Photographs in the Geological works

        Photographs are a key part of most geological fieldwork. They can serve as an aide memoire , be used for image analysis to document changes in an exposure over time and are also essential to illustrate key geological features in a report, talk or publication. As outlined in this Section. it is very important in the field not only to take a photograph but also to make field notes and sketches, because a photograph is not a replacement for a field sketch. A field sketch records how you have divided up the succession, provides a key to further notes and shows some geological interpretation. The photographs taken should be recorded in your field notebook and electronic information on the geological features and location added either through the camera or image processing software.

     The detailed advantages and disadvantages of the wide range of cameras available on the market are outside of the scope of this book, so here we provide some general comments. Digital single - lens reflex (SLR) cameras provide the most amount of flexibility for a range of lighting conditions and types of photograph; they also generally have better lenses. However, many compact cameras give excellent results and have the added advantage that they are small and light. As with Personal Digital Assistants (PDAs), etc. check if the screen is visible under strong lighting conditions. This is essential when the camera does not have a view finder. If the camera does have a view finder but is not an SLR, the view finder does not usually give an exact representation of the frame of the
photograph so you may need to work out exactly what that is if you wish to frame your subject exactly. Even with digital SLRs the view is not exactly the same. Cameras with good reviews for outdoor and scenic use will probably give the best geological field photographs. A good macro lens setting is advantageous if you are going to take a lot of close up photographs. In addition cameras that are sensitive to a wide range of lighting conditions allow maximum flexibility. There is almost no limit to the number of photographs you can take with a digital camera, provided that is you have enough memory and battery capacity for the camera. This means you can take many more photographs than you will eventually use.

The following tips may help give you a set of photographs that cover all eventualities.

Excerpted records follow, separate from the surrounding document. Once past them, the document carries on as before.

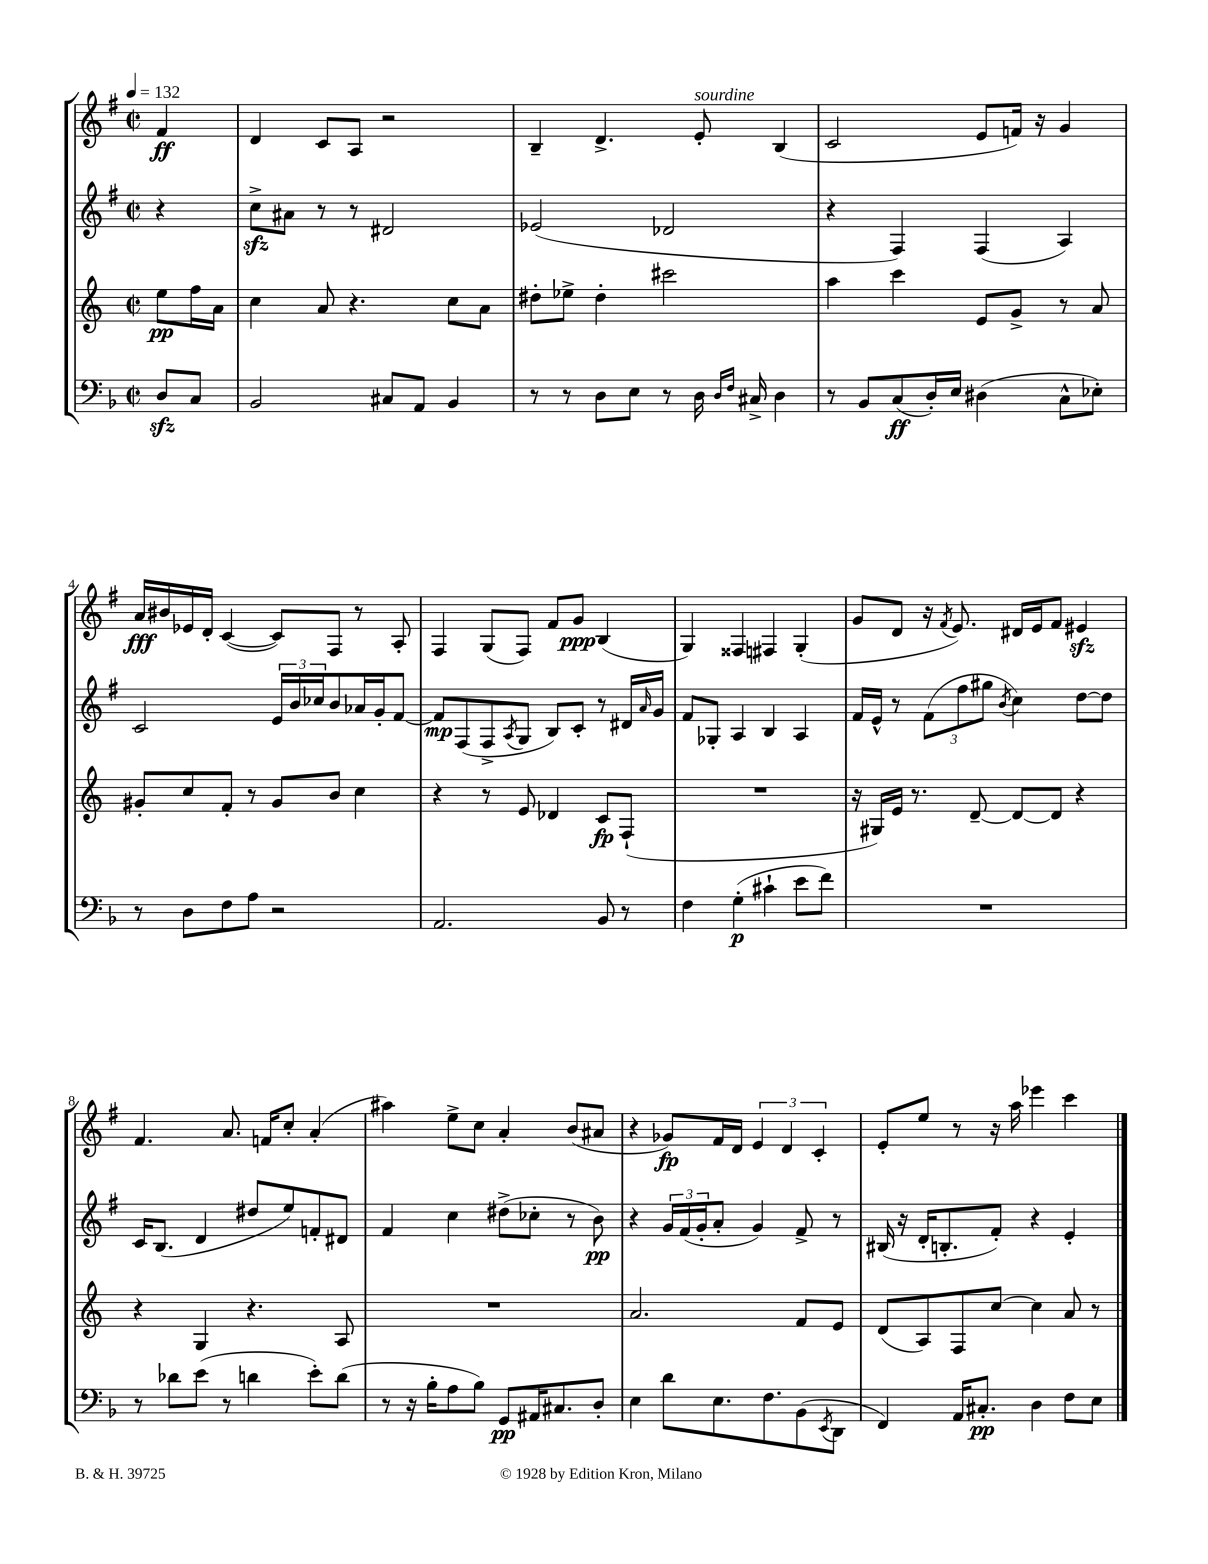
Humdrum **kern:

**kern	**kern	**kern	**kern
*staff4	*staff3	*staff2	*staff1
*clefF4	*clefG2	*clefG2	*clefG2
*k[b-]	*k[]	*k[f#]	*k[f#]
*M2/2	*M2/2	*M2/2	*M2/2
*met(c|)	*met(c|)	*met(c|)	*met(c|)
*MM132	*MM132	*MM132	*MM132
8D/L	8ee\L	4r	4f#/
8C/J	16ff\L	.	.
.	16a\JJ	.	.
=	=	=	=
2BB-/	4cc\	8cc^\L	4d/
.	.	8a#\J	.
.	8a/	8r	8c/L
.	4.r	8r	8A/J
8C#/L	.	2d#/	2r
8AA/J	.	.	.
4BB-/	8cc\L	.	.
.	8a\J	.	.
=	=	=	=
8r	8dd#'\L	(2e-/	4B~/
8r	8ee-^\J	.	.
8D\L	4dd#'\	.	4.d^/
8E\J	.	.	.
8r	2ccc#\	2d-/	.
16D\	.	.	8e'/
16qqD/LL	.	.	.
16qqF/JJ	.	.	.
16C#^/	.	.	.
4D\	.	.	(4B/
=	=	=	=
8r	4aa\	4r	2c/
8BB-/L	.	.	.
(8C/	4ccc\	4F#/)	.
16D'/L)	.	.	.
16E/JJ	.	.	.
(4D#\	8e/L	(4F#/	8e/L
.	8g^/J	.	16f/Jk)
.	.	.	16r
8C^^\L	8r	4A/)	4g/
8E-'\J)	8a/	.	.
=	=	=	=
8r	8g#'/L	2c/	16a/LL
.	.	.	16b#/
8D\L	8cc/	.	16e-/
.	.	.	16d'/JJ
8F\	8f'/J	.	([4c/
8A\J	8r	.	.
2r	8g#/L	24e/LL	8c/]L)
.	.	24b/	.
.	.	24cc-/J	.
.	8b/J	8b/	8F#/J
.	4cc\	16a-/L	8r
.	.	16g'/J	.
.	.	[8f#/J	8A'/
=	=	=	=
2.AA/	4r	8f#/]L	4F#/
.	.	(8F#/	.
.	8r	8F#^/	(8G/L
.	.	8qA/	.
.	8e/	8G/J	8F#/J)
.	4d-/	8B/L)	8f#/L
.	.	8c'/J	8g/J
8BB-/	8c/L	8r	(4B/
8r	(8F`/J	16d#/LL	.
.	.	16qqa/	.
.	.	16g/JJ	.
=	=	=	=
4F\	1r	8f#/L	4G/)
.	.	8G-'/J	.
(4G'\	.	4A/	4F##/
4c#`\	.	4B/	4F#/
8e\L	.	4A/	(4G'/
8f\J)	.	.	.
=	=	=	=
1r	16r	16f#/LL	8g/L
.	16G#/LL)	16e^^/JJ	.
.	16e/JJ	8r	8d/J
.	8.r	.	.
.	.	(12f#\L	16r
.	.	.	8qf#/
.	.	.	8.e/)
.	.	12ff#\	.
.	[8d~/	.	.
.	.	12gg#\J	.
.	.	8qb/	.
.	8d/_L	4cc\)	16d#/LL
.	.	.	16e/J
.	8d/]J	.	8f#/J
.	4r	[8dd\L	4e#/
.	.	8dd\]J	.
=	=	=	=
8r	4r	16c/LK	4.f#/
.	.	(8.B/J	.
8d-\L	.	.	.
(8e\J	4G/	4d/	.
8r	.	.	8.a/
4d\	4.r	8dd#/L	.
.	.	.	16f/LK
.	.	8ee/)	8cc'/J
8e'\L)	.	8f'/	(4a'/
(8d\J	8A/	8d#/J	.
=	=	=	=
8r	1r	4f#/	4aa#\)
16r	.	.	.
16B-'\LK	.	.	.
8A\	.	4cc\	8ee^\L
8B-\J)	.	.	8cc\J
8GG/L	.	(8dd#^\L	4a'/
16AA#/K	.	8cc-'\J	.
8.C#/	.	.	.
.	.	8r	(8b/L
8D'/J	.	8b\)	8a#/J
=	=	=	=
4E\	2.a/	4r	4r
8d\L	.	24g/LL	8g-/L)
.	.	(24f#/	.
.	.	24g'/J	.
8.E\	.	8a'/J	16f#/L
.	.	.	16d/JJ
.	.	4g/)	6e/
8.F\	.	.	.
.	.	.	6d/
(8BB-\	8f/L	8f#^/	.
.	.	.	6c'/
8qEE/	.	.	.
8DD\J	8e/J	8r	.
=	=	=	=
4FF/)	(8d/L	(16B#/	8e'/L
.	.	16r	.
.	8A/)	16d'/LK	8ee/J
.	.	8.B'/	.
16AA/LK	8F/	.	8r
8.C#'/J	.	.	.
.	[8cc/J	8f#'/J)	16r
.	.	.	16aa\
4D\	4cc\]	4r	4eee-\
8F\L	8a/	4e'/	4ccc\
8E\J	8r	.	.
==	==	==	==
*-	*-	*-	*-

  • Make the first photograph at a locality a general view; this will remind you of where the photographs that follow on were taken.
  • Take both general views and close - up views of different features.
  • Take note of the lighting conditions. The best view under sunny conditions is often with the sun behind you, so this may mean returning to a locality at a different time of day to get the best lighting. Cloudy conditions provide a more even light, but sunny conditions can show some geological features better.
  • If the lighting conditions are poor or variable take several shots with different settings. Note
    that underexposed digital photographs can be processed later to achieve a good image whereas overexposed photographs do not record all of the information. In Figure  , (b) is better than (a).
    (a) Auto setting. (b) After using a white balance card to adjust the balance for the lighting conditions (seek advice from professional photographer/ photographic shop).
  • If you are using the photograph for image analysis ensure that it does not have any edge distortion, for instance that produced by using a wide - angle setting, or taking photos with the lens set to 50 mm or longer focal length. You will also need to take account of white balance under different lighting conditions.
  • Under low lighting conditions a tripod is useful; if you do not have a tripod with you try setting the camera up on a rock and using the self-timer or a remote shutter release.
  • If you are working where weather conditions are bad consider purchasing a waterproof camera case of the type used by divers for underwater photography.
  • If you are taking a lot of photographs, for instance of shell beds or fi ne - scale detail, take the photographs in stratigraphic order to avoid confusion and consider marking the rocks in some manner, for instance with a marker pen, correction fluid or a tile scribe, so you know how the different photographs relate to each other.
  • In most instances it is best if you stand perpendicular to the object being photographed.
  • You can use the white pages of a notebook to reflect light into the shadowed portions of exposures, especially under  overhangs.
  • Include a scale or make a note of the size of the area being photographed. Depending on the subject of the photograph this could be anything from another person to a ruler, camera lens cap, coin or penknife. For small – scale photographs a finger is also useful and one of the advantages of this is that you will not inadvertently leave it behind! Ideally with medium and small objects use a metric scale rather than an object such as a lens cap or coin because these have variable dimensions. In addition the scale should preferably be of a neutral colour (grey) so that it will not unduly affect photographic exposure. Alternatively draw a scale on the cover of your notebook with a bold marker pen.
  • When taking a photograph of an area you have sketched consider including the field notebook page in one corner of one of the photographs as a means of cross referencing between the photographs and your field notebook (assuming the field of view is appropriate).
  • Assuming you are using a digital camera check, using the camera display screen, the exposure and as far as possible that the focus is OK before you leave the locality so that you can take another photograph if necessary.